§ DESCRIPTION OF THE TASK
Only the lines from the one containing "ьное освещение для" through the end of the entries should be repeated, exactly as they appear, first and last included.

§ Transcribed page contents

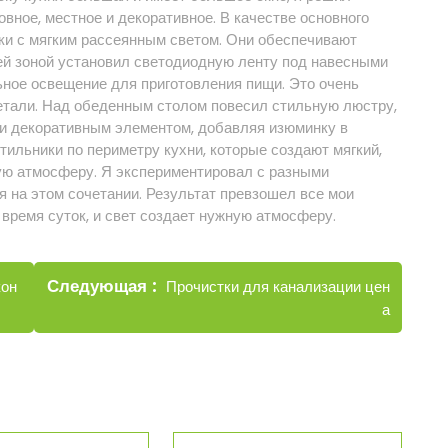
вное, местное и декоративное. В качестве основного
и с мягким рассеянным светом. Они обеспечивают
ей зоной установил светодиодную ленту под навесными
ьное освещение для приготовления пищи. Это очень
детали. Над обеденным столом повесил стильную люстру,
о и декоративным элементом, добавляя изюминку в
етильники по периметру кухни, которые создают мягкий,
ю атмосферу. Я экспериментировал с разными
 на этом сочетании. Результат превзошел все мои
время суток, и свет создает нужную атмосферу.
Новые
Следующая
Прочистки для канализации цен
кон
записи
а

§ WRITTEN SOLUTION
ьное освещение для приготовления пищи. Это очень
детали. Над обеденным столом повесил стильную люстру,
о и декоративным элементом, добавляя изюминку в
етильники по периметру кухни, которые создают мягкий,
ю атмосферу. Я экспериментировал с разными
 на этом сочетании. Результат превзошел все мои
время суток, и свет создает нужную атмосферу.
Новые
Следующая
Прочистки для канализации цен
кон
записи
а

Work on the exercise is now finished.